SOURCE DATA >>
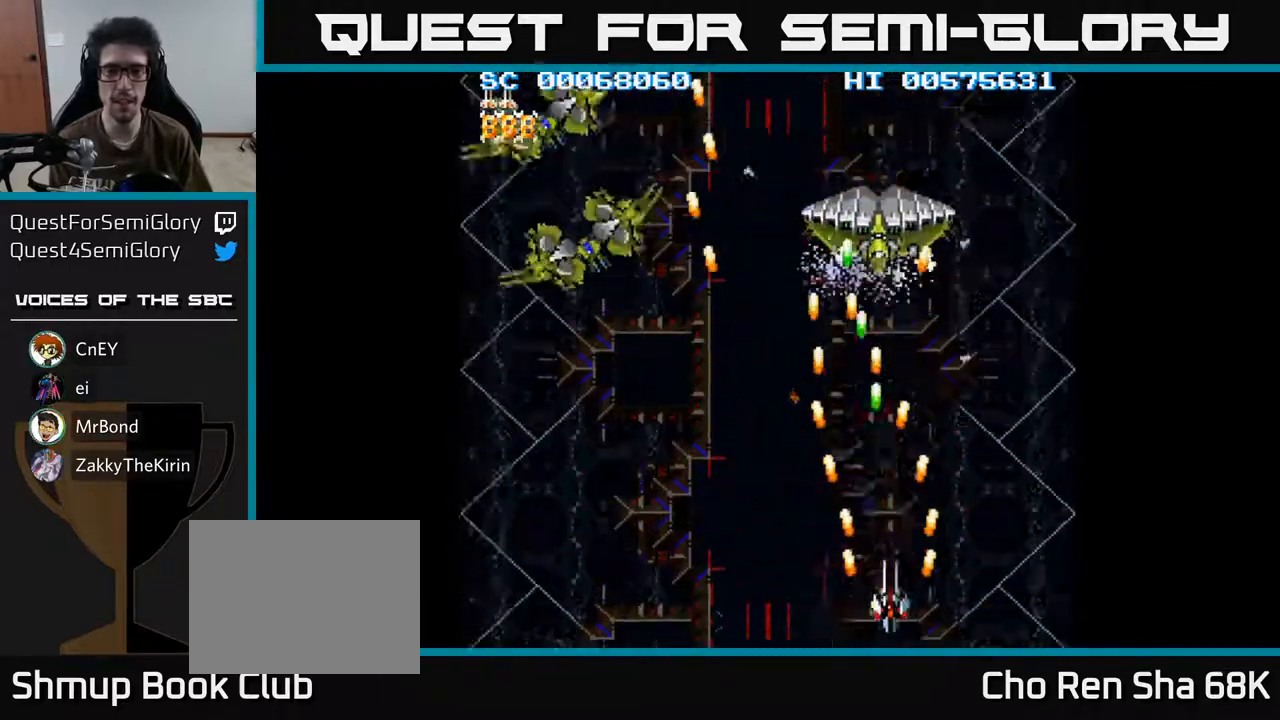
{"buttons": ["A", "DPAD_LEFT"], "left_stick": "center", "right_stick": "center", "events": [[17, "DPAD_LEFT", "down"], [83, "DPAD_UP", "up"], [167, "DPAD_DOWN", "down"], [433, "DPAD_DOWN", "up"]]}
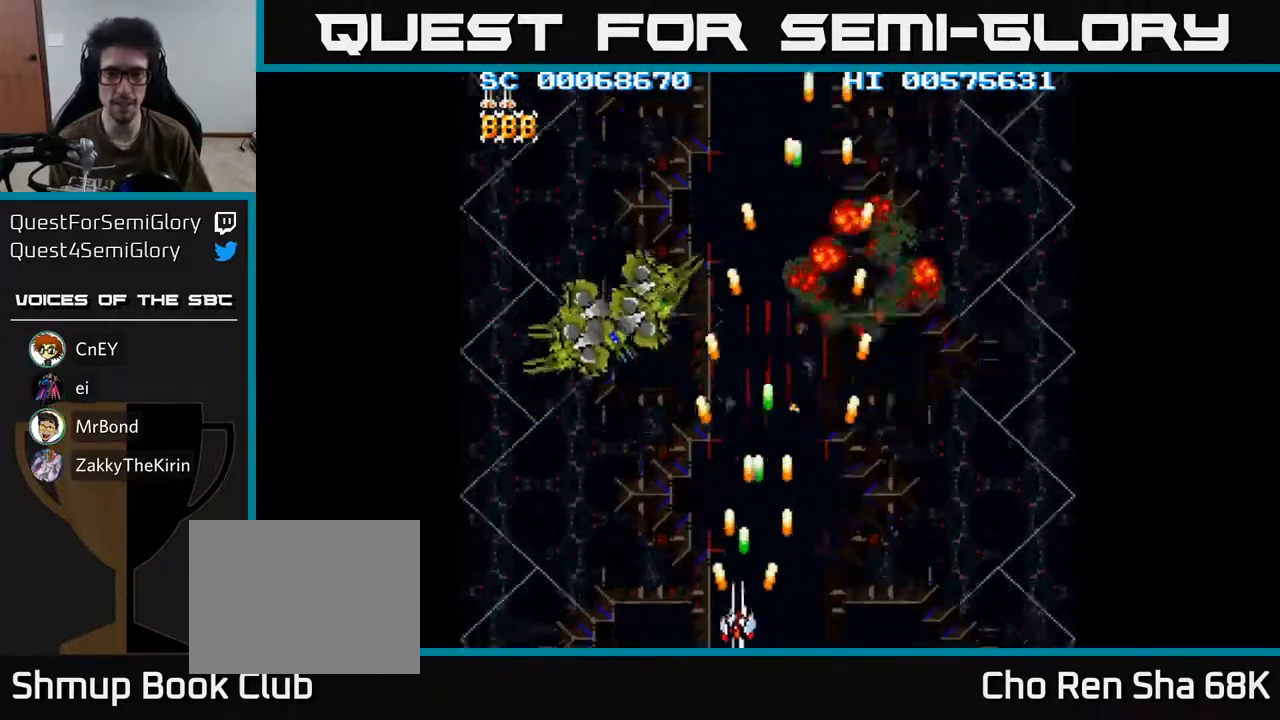
{"buttons": ["A", "DPAD_LEFT"], "left_stick": "center", "right_stick": "center", "events": [[167, "DPAD_UP", "down"], [200, "DPAD_LEFT", "up"], [250, "DPAD_UP", "up"], [483, "DPAD_LEFT", "down"]]}
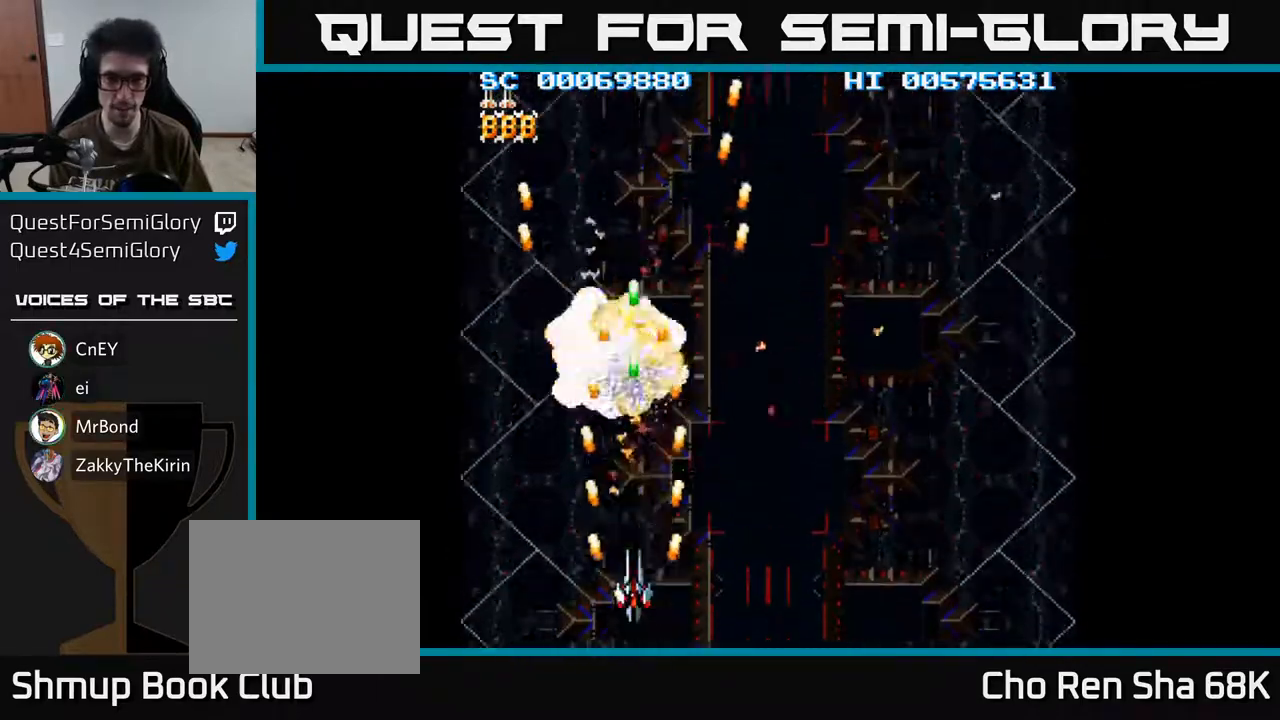
{"buttons": ["A", "DPAD_RIGHT"], "left_stick": "center", "right_stick": "center", "events": [[200, "DPAD_UP", "down"], [267, "DPAD_LEFT", "up"], [367, "DPAD_RIGHT", "down"], [450, "DPAD_UP", "up"]]}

BRIEF >> Reproduce the data above exactly, leaving each picture out.

SOLUTION TO THE PROBLEM >>
{"buttons": ["A", "DPAD_LEFT"], "left_stick": "center", "right_stick": "center", "events": [[17, "DPAD_LEFT", "down"], [83, "DPAD_UP", "up"], [167, "DPAD_DOWN", "down"], [433, "DPAD_DOWN", "up"]]}
{"buttons": ["A", "DPAD_LEFT"], "left_stick": "center", "right_stick": "center", "events": [[167, "DPAD_UP", "down"], [200, "DPAD_LEFT", "up"], [250, "DPAD_UP", "up"], [483, "DPAD_LEFT", "down"]]}
{"buttons": ["A", "DPAD_RIGHT"], "left_stick": "center", "right_stick": "center", "events": [[200, "DPAD_UP", "down"], [267, "DPAD_LEFT", "up"], [367, "DPAD_RIGHT", "down"], [450, "DPAD_UP", "up"]]}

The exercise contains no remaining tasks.